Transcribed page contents
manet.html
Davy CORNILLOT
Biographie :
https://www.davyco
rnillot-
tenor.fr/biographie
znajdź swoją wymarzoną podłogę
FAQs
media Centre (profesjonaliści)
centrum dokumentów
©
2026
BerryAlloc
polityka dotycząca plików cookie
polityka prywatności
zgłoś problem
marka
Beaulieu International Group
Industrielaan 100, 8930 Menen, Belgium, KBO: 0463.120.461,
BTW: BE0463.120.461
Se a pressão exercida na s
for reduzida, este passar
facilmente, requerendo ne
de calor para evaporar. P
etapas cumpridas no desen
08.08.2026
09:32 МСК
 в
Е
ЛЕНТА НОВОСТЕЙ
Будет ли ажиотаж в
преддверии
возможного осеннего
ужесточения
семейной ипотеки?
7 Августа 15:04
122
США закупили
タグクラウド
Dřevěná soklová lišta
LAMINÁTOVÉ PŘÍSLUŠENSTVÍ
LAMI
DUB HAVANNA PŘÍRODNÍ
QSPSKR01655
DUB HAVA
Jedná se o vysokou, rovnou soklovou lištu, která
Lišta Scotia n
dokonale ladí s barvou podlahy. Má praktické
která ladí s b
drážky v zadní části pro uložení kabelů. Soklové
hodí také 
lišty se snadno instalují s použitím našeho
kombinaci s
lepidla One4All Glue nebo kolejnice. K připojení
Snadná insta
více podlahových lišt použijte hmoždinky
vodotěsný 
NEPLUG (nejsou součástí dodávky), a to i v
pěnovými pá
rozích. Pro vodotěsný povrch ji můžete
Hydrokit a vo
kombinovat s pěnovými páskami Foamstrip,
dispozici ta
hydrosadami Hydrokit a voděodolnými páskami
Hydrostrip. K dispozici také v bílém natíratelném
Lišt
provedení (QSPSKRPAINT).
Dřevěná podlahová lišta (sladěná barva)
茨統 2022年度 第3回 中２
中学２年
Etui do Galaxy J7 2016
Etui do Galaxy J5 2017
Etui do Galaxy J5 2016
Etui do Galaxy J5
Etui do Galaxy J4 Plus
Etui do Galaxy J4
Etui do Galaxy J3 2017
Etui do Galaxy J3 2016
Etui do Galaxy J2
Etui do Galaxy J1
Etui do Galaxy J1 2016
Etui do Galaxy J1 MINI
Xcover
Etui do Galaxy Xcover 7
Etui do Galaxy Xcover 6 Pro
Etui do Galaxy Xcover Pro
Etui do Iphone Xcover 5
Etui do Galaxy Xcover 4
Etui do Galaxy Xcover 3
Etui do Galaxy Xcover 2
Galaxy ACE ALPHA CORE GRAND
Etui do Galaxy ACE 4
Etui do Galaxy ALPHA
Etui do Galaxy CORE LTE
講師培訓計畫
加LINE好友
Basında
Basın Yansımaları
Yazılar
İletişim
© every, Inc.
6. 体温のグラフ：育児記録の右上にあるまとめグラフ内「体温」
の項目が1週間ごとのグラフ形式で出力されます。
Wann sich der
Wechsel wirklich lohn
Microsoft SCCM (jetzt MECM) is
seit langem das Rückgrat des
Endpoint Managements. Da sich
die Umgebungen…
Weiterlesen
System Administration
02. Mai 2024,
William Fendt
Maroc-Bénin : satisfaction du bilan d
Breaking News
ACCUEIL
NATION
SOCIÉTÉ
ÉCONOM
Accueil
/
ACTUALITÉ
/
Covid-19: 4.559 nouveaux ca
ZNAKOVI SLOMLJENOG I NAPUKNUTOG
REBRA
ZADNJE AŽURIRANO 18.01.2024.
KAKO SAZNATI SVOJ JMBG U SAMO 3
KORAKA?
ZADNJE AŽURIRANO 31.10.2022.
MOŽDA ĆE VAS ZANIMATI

**WORK ITEM**
Give back the lines above exactly, from the one with "Breaking News" through the last line.

**YOUR RESPONSE**
Breaking News
ACCUEIL
NATION
SOCIÉTÉ
ÉCONOM
Accueil
/
ACTUALITÉ
/
Covid-19: 4.559 nouveaux ca
ZNAKOVI SLOMLJENOG I NAPUKNUTOG
REBRA
ZADNJE AŽURIRANO 18.01.2024.
KAKO SAZNATI SVOJ JMBG U SAMO 3
KORAKA?
ZADNJE AŽURIRANO 31.10.2022.
MOŽDA ĆE VAS ZANIMATI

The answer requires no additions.